With many players having spent years on GTA Online, now is an excellent time to revisit where it all started, and once again, Xbox Backwards compatibility on Series consoles makes it easy to do so. Thanks to the original game having an unlocked frame limit, it also runs at 60 fps due to the additional horsepower of the newer consoles.
Just Cause 3
Just Cause thrives on the madness that players like to cause in open-world games. It takes explosions and action and turns the dials all the way to 11.
In Just Cause 3, the main character, mercenary Rico Rodriguez, returns to his homeland of Medici and tries to take down a military dictatorship led by General Sebastiano Di Ravello. It’s a base idea for a story we’ve seen a lot before, and overall the story isn’t why you would play the game.
If you’ve loaded up a Just Cause game, it’s all about the crazy destruction and the creativity you have with the available tools. The tools are substantial with a grappling hook and parachute, wingsuit, tether system and unlimited GE-64 (sticky explosives). You can attach cars to planes, enemies to fuel bottles and loads of other combinations and then have fantastic chain reactions of explosions follow on.
The game also features a vast range of traditional weapons, and when it’s all put together, you can take down massive structures like bridges and small buildings.
Just Cause is pure dumb fun, and I can’t recommend it enough!
Writers note; if you want to experience Prototype (or its sequel) on modern PC hardware, prepare for pain. Although you can easily buy the game, getting them to run is another matter. Thanks to system changes since their release, the games won’t run (I’ve spent countless hours using fixes listed online and still no joy). It is possible, but not without great effort. However, they can still be bought on Xbox One and PlayStation 4 consoles, meaning they will also play on Xbox Series and PlayStation 5. That is good, although they are starting to get a little dated.

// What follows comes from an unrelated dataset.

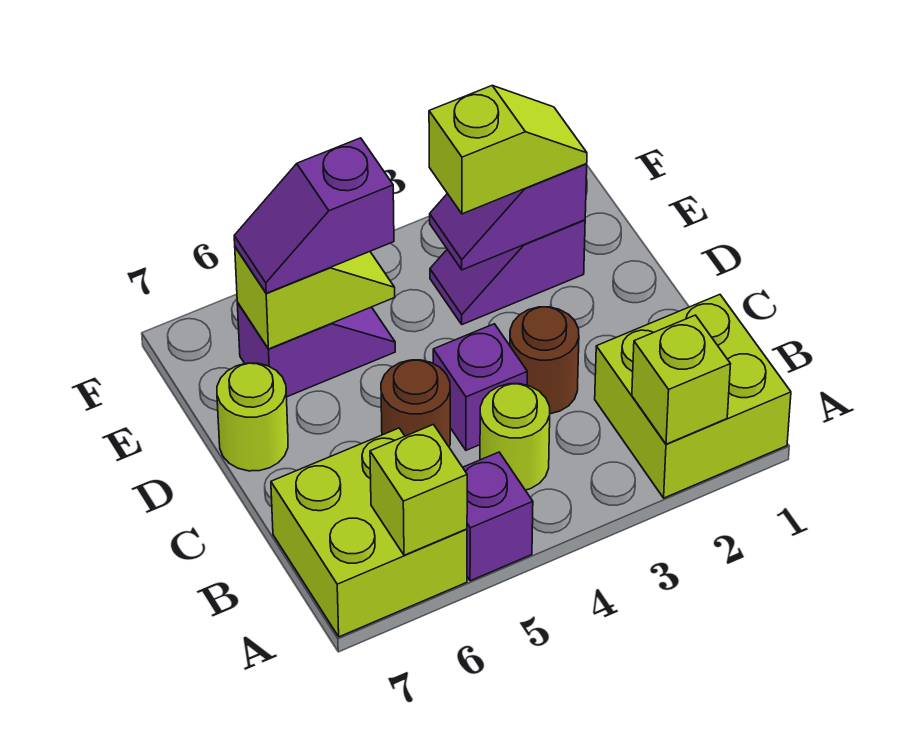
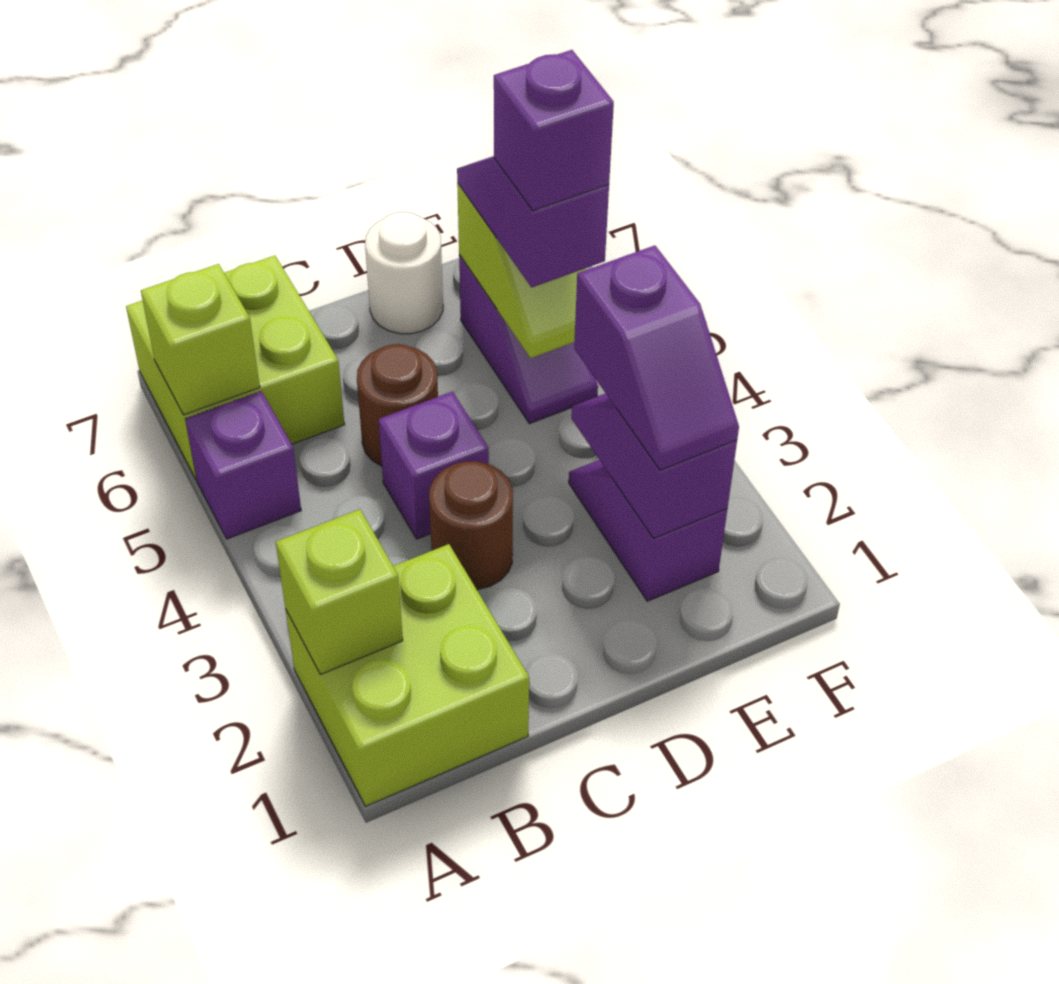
lime round brick B4 level 1 -> none
lime round brick D7 level 1 -> white round brick D7 level 1
lime slope E2:E3 level 3 top 3 -> purple slope E2:E3 level 3 top 3
none -> purple brick E5 level 4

Imagine taking all the superhero powers of Venom, Wolverine and The Hulk (with a hint of shapeshifting like Mystique) and rolling them all into one anti-hero package. That’s what you get in Prototype and the main character Alex Mercer.

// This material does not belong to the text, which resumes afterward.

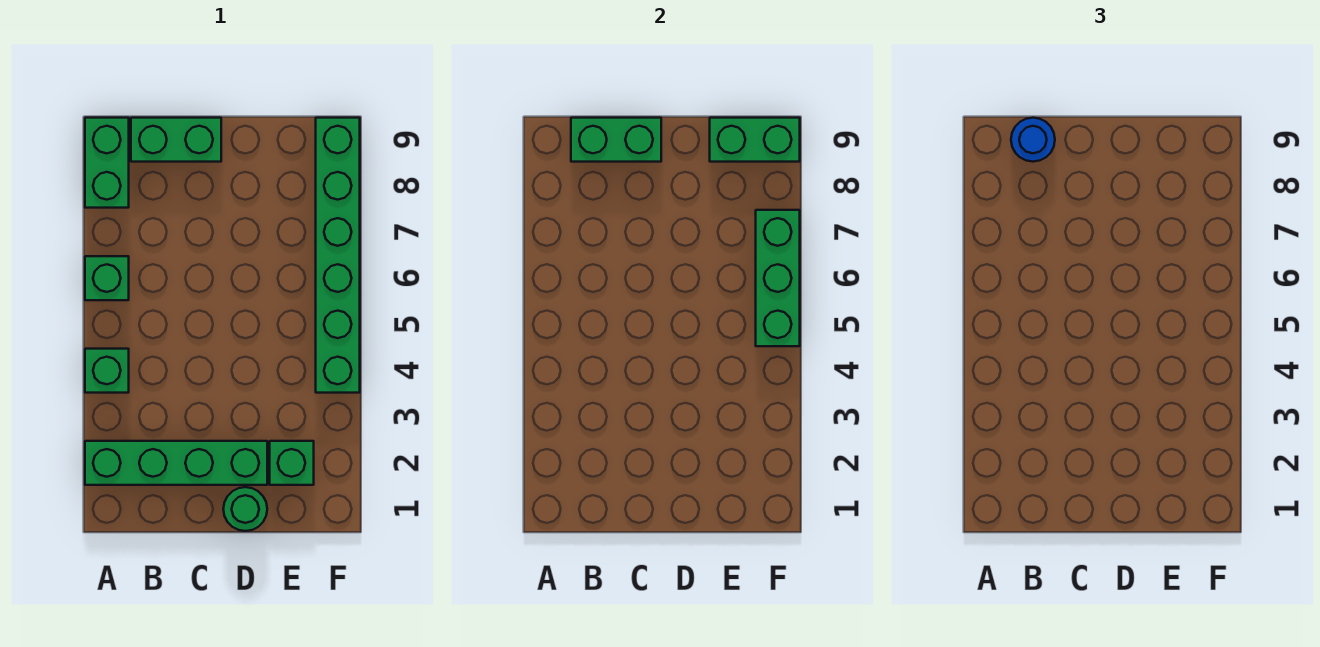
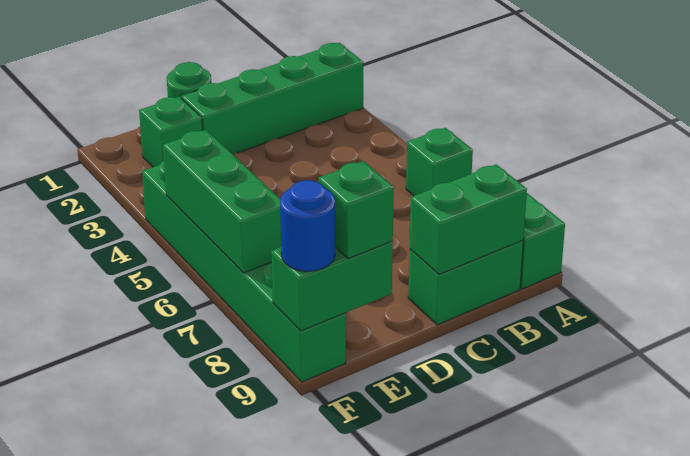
green brick A4 level 1 -> green brick E9 level 3
blue round brick B9 level 3 -> blue round brick F9 level 3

As you explore a torn-up Manhattan devastated by a bioweapon, you’ll destroy hundreds of military targets and maybe a few mutated civilians along the way. This is while Alex searches for the truth and finds out how he gained his now superhuman powers. It was a great idea at the time, and I’d love to see the story and idea revisited on modern hardware.
Abilities in the game, like the blade arm or hammer fists, need to be used depending on the enemy faced. As you progress through the story and access better special moves like the Groundspike Graveyard, you’ll be able to take down vast numbers of bad guys in one go.
Although the consoles are locked to 30fps, it feels as good as I’ve experienced in a long time.